● **Texto extraído**
......

Desta forma, muitas vezes é possível determinar o ano em que a árvore foi abatida para produzir a peça do navio. Com alguma sorte, os padrões também podem indicar a proveniência do material - por exemplo, se a madeira veio de um bosque local ou se foi trazida de uma região florestal distante.

Até lá, a conservação é tratada com máxima cautela, quase como se a madeira estivesse numa unidade de cuidados intensivos: a secagem é lenta, o material é mantido húmido quando necessário, guardado em condições controladas e só depois limpo gradualmente. Se a madeira antiga perder humidade demasiado depressa, pode fissurar ou deformar-se, reduzindo drasticamente o seu valor científico.

......

● **Itens do conjunto**
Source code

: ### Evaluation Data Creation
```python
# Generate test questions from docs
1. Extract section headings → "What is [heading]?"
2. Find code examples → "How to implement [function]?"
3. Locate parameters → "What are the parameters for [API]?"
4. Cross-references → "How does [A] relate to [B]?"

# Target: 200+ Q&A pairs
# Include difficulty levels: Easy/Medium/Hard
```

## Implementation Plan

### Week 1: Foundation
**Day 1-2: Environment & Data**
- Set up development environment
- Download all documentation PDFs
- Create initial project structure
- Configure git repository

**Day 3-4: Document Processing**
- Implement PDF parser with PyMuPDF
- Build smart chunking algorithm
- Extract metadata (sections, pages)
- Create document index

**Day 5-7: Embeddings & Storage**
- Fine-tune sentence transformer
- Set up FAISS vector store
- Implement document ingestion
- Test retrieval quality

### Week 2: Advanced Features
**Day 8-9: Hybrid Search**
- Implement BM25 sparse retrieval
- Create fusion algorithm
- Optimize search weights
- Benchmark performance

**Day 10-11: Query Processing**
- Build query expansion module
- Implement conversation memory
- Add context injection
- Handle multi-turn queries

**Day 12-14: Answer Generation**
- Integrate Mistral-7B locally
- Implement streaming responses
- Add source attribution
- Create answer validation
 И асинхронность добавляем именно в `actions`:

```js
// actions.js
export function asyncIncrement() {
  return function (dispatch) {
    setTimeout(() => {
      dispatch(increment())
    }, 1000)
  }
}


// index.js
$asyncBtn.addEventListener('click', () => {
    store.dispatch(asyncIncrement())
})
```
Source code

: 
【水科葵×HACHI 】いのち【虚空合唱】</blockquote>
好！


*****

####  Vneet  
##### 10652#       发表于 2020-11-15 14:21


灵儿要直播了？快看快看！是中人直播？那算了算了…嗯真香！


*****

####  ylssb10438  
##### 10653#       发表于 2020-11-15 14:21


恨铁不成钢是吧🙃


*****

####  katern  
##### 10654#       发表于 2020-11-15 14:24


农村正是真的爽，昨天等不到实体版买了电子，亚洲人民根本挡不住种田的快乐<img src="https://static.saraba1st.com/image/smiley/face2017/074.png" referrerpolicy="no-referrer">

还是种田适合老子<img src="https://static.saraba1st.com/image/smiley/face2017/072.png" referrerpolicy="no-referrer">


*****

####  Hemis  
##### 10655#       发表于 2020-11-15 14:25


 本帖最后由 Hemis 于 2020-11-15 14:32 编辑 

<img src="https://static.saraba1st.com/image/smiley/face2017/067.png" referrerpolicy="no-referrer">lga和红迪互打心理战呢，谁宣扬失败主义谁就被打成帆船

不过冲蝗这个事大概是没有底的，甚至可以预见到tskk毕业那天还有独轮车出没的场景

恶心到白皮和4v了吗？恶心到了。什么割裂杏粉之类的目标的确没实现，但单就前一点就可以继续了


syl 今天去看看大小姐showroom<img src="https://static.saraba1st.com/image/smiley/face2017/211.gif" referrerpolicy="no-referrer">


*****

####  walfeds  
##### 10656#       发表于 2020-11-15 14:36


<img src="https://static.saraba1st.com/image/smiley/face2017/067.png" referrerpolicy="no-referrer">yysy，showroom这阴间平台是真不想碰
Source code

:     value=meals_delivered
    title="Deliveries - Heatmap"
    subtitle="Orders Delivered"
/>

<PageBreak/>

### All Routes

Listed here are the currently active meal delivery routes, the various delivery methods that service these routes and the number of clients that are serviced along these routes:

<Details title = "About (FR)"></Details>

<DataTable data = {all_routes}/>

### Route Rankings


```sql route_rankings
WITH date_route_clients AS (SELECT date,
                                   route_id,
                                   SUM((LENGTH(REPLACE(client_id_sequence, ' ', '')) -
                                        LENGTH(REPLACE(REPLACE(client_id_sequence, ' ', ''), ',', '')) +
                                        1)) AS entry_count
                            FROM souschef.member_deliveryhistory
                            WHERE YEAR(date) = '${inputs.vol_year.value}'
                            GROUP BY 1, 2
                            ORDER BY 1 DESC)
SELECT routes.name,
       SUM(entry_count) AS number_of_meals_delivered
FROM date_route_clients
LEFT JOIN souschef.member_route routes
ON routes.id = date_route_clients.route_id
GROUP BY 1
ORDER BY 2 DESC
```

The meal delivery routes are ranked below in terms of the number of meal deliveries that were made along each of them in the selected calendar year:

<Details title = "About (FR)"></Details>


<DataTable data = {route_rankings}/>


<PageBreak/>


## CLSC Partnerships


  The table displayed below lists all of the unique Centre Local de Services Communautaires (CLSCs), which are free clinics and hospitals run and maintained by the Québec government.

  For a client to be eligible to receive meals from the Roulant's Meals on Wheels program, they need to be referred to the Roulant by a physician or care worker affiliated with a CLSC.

......

Dê continuidade ao texto sobre a datação e a conservação da madeira de navios antigos, a começar logo após a última frase.

O que este achado revela sobre a logística medieval

Para historiadoras e historiadores, restos de navios são particularmente valiosos porque expõem opções técnicas de forma directa. Numa caverna é possível observar, entre outros aspectos:

  • a robustez prevista para as tábuas do casco
  • a carga que a embarcação se destinava a suportar
  • o grau de curvatura do casco
  • que ferramentas foram usadas na construção
  • que reparações foram feitas ao longo do tempo

Um fragmento de costela de navio fala de rotas, de carga e de comportamento na água - não apenas de cronologias.

Com este tipo de detalhe, torna-se mais fácil imaginar o quotidiano medieval: que bens se deslocavam por que vias, a que profundidade os navios navegavam, que braços de rio eram utilizáveis e que portos eram frequentados. Os rios funcionavam como artérias de circulação, não como fronteiras naturais. Quem controlava o curso de água influenciava o comércio, as cobranças e as alianças políticas.

Mais do que razias: comércio, circulação de conhecimento e vida quotidiana

O retrato mediático dos grupos escandinavos na Alta Idade Média tende a centrar-se em pilhagens e cidades costeiras em chamas. O achado em Wijk bij Duurstede ajuda a iluminar um outro lado: as interdependências económicas.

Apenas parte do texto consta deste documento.